TASK: Lines in which "table" appears should be pulled from the data below.

=-=-=

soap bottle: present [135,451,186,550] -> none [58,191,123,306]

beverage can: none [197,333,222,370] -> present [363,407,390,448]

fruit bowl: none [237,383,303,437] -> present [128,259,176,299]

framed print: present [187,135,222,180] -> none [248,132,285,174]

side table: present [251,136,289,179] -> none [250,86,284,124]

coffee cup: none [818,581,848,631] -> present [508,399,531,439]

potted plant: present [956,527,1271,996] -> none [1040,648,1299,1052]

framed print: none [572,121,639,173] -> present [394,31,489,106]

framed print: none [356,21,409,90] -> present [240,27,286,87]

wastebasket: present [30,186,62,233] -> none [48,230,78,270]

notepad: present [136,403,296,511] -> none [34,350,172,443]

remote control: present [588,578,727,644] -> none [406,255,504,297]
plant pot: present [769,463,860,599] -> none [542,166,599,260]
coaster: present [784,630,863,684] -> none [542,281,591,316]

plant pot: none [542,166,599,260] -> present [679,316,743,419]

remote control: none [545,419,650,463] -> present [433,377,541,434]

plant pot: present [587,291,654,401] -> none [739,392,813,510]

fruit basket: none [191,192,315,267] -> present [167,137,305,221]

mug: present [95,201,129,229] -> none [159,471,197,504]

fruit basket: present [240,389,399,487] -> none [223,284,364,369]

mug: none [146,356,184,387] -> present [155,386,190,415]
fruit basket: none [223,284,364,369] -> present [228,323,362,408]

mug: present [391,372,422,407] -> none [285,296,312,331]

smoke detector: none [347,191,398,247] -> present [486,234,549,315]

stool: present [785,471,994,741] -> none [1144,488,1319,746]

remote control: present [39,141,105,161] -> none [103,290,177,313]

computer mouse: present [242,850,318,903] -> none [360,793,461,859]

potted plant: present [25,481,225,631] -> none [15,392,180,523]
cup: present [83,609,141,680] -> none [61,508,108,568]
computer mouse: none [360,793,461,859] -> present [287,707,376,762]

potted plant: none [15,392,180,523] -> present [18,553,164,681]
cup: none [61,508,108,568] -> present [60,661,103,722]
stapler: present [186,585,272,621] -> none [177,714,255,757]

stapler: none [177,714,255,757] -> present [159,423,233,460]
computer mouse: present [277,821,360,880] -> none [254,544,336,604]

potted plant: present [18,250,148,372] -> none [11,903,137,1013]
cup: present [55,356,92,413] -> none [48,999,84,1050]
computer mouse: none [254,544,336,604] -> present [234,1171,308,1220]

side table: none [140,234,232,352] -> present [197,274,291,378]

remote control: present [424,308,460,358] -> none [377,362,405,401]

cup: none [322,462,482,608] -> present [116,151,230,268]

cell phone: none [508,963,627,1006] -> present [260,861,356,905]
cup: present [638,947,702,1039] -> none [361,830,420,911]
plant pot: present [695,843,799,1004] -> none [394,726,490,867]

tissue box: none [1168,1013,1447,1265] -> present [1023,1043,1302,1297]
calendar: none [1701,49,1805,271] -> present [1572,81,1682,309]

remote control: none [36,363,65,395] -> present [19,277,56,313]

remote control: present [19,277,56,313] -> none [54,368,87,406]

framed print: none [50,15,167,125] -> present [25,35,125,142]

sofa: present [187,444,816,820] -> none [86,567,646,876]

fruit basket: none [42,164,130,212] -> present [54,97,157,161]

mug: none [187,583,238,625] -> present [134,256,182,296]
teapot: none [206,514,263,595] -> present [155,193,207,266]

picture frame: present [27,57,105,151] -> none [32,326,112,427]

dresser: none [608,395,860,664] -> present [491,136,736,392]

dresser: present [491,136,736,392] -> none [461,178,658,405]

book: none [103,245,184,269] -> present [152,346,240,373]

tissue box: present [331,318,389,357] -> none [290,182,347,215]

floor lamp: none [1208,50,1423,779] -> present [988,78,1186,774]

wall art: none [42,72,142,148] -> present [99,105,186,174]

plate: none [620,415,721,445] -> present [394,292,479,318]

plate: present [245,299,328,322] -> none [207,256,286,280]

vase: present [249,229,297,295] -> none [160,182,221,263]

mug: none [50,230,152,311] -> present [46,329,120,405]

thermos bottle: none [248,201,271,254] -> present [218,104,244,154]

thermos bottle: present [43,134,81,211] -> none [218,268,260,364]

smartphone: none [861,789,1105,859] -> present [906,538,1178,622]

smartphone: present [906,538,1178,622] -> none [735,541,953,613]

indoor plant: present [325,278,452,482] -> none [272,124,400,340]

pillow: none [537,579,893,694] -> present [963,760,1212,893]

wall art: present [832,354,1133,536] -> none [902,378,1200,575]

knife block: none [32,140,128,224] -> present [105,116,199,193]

=-=-=

ANSWER SECTION:
side table: present [251,136,289,179] -> none [250,86,284,124]
side table: none [140,234,232,352] -> present [197,274,291,378]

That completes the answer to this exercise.